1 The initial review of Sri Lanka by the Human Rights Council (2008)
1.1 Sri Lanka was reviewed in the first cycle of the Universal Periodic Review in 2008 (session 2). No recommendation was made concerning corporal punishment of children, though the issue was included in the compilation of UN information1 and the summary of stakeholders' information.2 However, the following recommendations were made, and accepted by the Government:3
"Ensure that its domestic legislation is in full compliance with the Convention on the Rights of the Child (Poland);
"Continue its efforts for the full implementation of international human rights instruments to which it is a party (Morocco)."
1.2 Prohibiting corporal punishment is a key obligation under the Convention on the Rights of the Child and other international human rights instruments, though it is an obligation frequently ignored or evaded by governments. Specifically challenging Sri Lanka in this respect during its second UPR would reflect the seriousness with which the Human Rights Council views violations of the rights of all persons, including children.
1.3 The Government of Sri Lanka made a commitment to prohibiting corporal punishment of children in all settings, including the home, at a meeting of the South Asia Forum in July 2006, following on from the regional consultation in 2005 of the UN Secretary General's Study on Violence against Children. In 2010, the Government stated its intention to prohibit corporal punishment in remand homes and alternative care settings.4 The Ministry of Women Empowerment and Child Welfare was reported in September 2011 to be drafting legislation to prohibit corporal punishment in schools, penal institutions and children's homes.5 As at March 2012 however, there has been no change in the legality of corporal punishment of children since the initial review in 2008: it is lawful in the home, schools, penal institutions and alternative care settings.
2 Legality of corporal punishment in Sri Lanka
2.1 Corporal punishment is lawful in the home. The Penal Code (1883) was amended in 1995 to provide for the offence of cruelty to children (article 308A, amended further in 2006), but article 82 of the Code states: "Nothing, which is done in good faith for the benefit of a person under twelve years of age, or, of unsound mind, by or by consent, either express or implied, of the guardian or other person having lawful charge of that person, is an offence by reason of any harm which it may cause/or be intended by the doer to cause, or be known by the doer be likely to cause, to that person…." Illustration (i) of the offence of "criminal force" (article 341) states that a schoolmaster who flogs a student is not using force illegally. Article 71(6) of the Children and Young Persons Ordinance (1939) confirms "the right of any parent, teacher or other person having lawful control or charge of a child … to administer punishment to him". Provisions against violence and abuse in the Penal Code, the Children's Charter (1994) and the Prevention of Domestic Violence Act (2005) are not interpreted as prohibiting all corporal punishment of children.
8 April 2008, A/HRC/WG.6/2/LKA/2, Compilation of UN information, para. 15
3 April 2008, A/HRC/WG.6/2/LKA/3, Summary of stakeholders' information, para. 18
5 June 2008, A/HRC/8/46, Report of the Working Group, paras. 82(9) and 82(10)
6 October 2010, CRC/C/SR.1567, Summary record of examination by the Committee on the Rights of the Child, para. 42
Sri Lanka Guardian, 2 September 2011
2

WHAT YOU WILL DO
Restate the line containing "6 October 2010, CRC/C/SR.1567, Summary" and every remaining line of the records word for word. Add nothing.

RESPONSE FOR THIS EXERCISE
6 October 2010, CRC/C/SR.1567, Summary record of examination by the Committee on the Rights of the Child, para. 42
Sri Lanka Guardian, 2 September 2011
2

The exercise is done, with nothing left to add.